Certes, les résultats en mathématique de la recourante au premier trimestre sont nettement insuffisants (2.8). Tel n’est toutefois pas le cas des autres disciplines, y compris si on les compare aux 2e et 3e trimestres. En outre, les résultats en mathématiques de la recourante ne se sont que peu améliorés aux deuxième (3.5) et troisième (3.5) trimestres, et ils étaient déjà insuffisants en 10e année (2.8) au point de nécessiter une promotion par dérogation.

Ainsi, même si ses griefs contre la non-promotion étaient recevables, la recourante échouerait à rendre vraisemblable que les troubles dont elle a souffert et à l’appui desquels elle a produit des certificats médicaux seraient la cause de ses mauvais résultats en mathématiques, de sa non promotion et de sa non admission en 1re année gymnasiale.

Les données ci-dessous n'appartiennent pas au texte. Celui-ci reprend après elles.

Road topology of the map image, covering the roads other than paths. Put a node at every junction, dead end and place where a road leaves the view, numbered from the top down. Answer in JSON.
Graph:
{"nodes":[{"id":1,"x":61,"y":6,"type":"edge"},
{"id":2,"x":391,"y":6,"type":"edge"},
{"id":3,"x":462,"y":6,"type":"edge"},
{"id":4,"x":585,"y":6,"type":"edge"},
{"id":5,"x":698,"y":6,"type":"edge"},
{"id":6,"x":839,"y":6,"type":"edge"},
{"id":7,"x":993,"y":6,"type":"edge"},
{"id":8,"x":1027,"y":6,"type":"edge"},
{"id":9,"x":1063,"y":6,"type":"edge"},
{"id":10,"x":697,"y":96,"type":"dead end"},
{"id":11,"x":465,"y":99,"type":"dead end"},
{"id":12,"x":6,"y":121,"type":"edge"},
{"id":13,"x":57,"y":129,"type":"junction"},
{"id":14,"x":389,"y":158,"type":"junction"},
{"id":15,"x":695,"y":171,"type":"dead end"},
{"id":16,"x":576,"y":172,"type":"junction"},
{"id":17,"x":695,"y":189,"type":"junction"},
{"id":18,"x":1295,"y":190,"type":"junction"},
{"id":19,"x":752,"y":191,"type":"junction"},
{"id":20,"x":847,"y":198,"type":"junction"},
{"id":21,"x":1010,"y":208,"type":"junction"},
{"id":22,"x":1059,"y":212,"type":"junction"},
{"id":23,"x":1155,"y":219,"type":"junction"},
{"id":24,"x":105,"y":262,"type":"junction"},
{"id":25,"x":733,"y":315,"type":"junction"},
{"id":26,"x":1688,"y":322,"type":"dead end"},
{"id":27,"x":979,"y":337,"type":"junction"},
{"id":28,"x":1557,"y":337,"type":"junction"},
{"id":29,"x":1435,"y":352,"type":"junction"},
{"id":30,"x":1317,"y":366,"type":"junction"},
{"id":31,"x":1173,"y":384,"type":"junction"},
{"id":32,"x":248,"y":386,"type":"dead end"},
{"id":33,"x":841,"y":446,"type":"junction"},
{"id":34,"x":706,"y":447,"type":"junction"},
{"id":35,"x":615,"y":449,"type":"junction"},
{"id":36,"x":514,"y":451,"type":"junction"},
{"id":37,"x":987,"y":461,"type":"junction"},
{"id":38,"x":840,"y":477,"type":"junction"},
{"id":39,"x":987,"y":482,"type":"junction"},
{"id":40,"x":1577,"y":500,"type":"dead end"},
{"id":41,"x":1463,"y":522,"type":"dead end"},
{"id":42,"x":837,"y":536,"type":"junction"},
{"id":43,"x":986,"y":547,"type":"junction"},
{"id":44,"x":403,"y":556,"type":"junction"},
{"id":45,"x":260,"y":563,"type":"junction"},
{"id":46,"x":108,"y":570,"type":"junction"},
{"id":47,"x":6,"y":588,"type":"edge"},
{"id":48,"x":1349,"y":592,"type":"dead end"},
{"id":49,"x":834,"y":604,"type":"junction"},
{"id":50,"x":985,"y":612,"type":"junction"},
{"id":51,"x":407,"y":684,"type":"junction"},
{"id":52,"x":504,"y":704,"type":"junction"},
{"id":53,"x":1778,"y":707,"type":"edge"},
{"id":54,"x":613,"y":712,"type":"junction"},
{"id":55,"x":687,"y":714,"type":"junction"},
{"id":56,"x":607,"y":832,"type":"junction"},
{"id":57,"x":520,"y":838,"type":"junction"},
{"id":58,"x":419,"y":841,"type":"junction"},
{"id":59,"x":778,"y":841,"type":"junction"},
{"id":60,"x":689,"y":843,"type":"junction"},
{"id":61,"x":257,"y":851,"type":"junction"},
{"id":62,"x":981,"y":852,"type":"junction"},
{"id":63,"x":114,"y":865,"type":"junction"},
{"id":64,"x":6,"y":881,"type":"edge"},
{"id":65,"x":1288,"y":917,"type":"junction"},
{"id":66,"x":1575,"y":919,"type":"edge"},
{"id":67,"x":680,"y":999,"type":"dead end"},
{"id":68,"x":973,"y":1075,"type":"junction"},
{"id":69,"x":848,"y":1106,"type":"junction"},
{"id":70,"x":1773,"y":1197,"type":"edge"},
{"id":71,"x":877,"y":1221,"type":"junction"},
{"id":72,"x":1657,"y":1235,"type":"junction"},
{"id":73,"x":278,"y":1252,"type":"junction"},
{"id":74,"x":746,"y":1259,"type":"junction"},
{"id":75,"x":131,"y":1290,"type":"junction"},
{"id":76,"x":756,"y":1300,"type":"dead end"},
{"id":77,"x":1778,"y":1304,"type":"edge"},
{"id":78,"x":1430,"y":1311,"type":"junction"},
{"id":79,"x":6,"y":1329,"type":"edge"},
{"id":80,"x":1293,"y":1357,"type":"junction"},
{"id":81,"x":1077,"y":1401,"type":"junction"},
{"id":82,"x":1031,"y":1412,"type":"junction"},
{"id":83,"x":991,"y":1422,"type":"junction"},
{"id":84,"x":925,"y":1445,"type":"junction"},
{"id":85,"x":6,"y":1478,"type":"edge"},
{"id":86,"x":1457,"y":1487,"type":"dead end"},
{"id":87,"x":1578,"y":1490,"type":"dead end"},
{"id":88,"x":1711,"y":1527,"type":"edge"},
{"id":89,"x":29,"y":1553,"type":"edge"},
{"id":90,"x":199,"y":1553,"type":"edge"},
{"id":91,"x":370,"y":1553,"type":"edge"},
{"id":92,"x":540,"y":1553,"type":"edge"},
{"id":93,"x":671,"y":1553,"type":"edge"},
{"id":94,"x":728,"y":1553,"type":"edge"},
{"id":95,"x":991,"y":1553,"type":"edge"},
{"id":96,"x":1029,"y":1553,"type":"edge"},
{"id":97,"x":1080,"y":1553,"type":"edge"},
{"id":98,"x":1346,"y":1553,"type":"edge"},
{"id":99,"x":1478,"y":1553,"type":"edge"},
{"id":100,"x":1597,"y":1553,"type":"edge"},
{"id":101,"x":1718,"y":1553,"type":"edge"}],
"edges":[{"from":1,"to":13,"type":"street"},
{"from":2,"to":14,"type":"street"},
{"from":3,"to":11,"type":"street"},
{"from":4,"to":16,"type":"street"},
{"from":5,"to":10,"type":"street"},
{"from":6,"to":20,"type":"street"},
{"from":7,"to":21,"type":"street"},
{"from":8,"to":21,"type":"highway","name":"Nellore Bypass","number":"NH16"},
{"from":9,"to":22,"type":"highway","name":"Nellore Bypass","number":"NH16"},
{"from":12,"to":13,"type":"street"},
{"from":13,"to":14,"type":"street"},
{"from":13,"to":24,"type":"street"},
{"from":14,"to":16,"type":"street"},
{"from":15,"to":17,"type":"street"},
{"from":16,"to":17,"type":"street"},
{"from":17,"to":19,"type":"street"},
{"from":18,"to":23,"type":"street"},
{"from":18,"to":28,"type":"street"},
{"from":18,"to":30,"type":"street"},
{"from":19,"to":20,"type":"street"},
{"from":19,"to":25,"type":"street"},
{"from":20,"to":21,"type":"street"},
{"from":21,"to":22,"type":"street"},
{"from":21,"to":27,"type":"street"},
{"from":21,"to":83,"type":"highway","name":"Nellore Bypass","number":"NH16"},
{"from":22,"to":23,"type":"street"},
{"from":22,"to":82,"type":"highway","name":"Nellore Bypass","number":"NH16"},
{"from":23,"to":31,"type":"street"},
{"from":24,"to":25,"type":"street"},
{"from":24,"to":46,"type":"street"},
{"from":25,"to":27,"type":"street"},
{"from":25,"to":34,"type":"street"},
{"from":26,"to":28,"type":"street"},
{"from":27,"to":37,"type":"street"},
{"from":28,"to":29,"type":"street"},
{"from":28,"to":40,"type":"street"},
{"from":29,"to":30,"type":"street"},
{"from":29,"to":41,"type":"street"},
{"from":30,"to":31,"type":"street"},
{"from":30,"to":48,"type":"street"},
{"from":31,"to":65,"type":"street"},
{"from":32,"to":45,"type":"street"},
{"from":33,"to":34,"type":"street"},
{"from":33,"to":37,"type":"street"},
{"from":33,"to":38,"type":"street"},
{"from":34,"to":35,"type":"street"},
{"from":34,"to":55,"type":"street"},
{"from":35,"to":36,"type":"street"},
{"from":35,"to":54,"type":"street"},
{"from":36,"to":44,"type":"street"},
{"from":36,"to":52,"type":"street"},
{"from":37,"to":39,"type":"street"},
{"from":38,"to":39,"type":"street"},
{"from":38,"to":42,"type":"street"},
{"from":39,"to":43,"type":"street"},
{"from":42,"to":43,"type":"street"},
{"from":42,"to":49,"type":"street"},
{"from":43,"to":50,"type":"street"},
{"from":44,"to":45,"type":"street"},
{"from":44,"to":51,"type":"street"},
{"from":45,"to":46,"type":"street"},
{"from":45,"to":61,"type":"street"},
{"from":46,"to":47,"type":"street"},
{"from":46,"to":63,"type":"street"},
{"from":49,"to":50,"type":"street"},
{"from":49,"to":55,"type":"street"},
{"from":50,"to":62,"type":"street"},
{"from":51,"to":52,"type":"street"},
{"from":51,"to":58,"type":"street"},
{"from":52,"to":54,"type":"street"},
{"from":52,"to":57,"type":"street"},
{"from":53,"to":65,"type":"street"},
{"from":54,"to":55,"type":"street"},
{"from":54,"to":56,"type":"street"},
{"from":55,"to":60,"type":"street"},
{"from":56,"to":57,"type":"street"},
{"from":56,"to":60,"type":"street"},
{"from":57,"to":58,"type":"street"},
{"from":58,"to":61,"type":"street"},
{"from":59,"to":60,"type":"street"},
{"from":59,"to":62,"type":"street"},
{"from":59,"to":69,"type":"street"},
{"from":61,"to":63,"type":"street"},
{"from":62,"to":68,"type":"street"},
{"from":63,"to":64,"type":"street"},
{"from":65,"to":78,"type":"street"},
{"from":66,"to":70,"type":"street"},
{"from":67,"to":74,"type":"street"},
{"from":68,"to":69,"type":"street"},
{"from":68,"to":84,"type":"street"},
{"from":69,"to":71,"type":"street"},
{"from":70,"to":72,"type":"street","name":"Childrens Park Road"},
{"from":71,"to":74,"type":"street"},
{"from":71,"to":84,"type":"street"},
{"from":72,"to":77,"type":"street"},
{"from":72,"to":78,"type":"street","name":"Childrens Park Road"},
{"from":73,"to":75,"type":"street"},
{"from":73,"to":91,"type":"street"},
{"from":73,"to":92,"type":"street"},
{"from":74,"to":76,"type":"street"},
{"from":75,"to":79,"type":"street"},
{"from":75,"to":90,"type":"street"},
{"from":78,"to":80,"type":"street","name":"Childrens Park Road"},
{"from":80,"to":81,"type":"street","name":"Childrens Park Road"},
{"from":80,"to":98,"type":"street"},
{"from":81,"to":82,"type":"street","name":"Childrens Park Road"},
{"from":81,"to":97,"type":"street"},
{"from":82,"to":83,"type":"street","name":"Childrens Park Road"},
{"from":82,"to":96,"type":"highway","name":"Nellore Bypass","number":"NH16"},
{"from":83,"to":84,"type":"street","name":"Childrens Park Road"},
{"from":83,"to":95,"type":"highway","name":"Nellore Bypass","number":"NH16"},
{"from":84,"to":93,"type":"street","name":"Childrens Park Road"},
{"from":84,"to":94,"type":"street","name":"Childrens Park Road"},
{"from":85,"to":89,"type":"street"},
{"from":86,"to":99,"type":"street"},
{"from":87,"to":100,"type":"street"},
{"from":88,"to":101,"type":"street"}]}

Entièrement mal fondé, le recours sera rejeté.

6.             Vu l'issue du litige, un émolument de CHF 400.- sera mis à la charge conjointe des parents de la recourante (art. 87 al. 1 LPA) et aucune indemnité de procédure ne leur sera allouée (art. 87 al. 2 LPA).

 

* * * * *

PAR CES MOTIFS
LA CHAMBRE ADMINISTRATIVE

à la forme :

déclare recevable le recours interjeté le 15 août 2024 par A______, enfant mineure agissant par ses parents B______ et C______ contre la décision du département de l’instruction publique, de la formation et de la jeunesse du 18 juillet 2024 ;

au fond :

le rejette ;

met un émolument de CHF 400.- à la charge conjointe de B______ et C______ ;

dit qu'il n'est pas alloué d'indemnité de procédure ;

dit que conformément aux art. 82 ss de la loi fédérale sur le Tribunal fédéral du 17 juin 2005 (LTF - RS 173.110), le présent arrêt peut être porté dans les trente jours qui suivent sa notification par-devant le Tribunal fédéral, par la voie du recours en matière de droit public ; le mémoire de recours doit indiquer les conclusions, motifs et moyens de preuve et porter la signature du recourant ou de son mandataire ; il doit être adressé au Tribunal fédéral suisse, av. du Tribunal fédéral 29, 1000 Lausanne 14, par voie postale ou par voie électronique aux conditions de l’art. 42 LTF. Le présent arrêt et les pièces en possession du recourant, invoquées comme moyens de preuve, doivent être joints à l’envoi ;

communique le présent arrêt à Me Romain JORDAN, avocat de la recourante, ainsi qu'au département de l'instruction publique, de la formation et de la jeunesse.

Siégeant : Claudio MASCOTTO, président, Florence KRAUSKOPF, Eleanor McGREGOR, juges.

Au nom de la chambre administrative :

le greffier-juriste :

 

 

F. SCHEFFRE

 

 

le président siégeant :

 

 

C. MASCOTTO

 

Copie conforme de cet arrêt a été communiquée aux parties.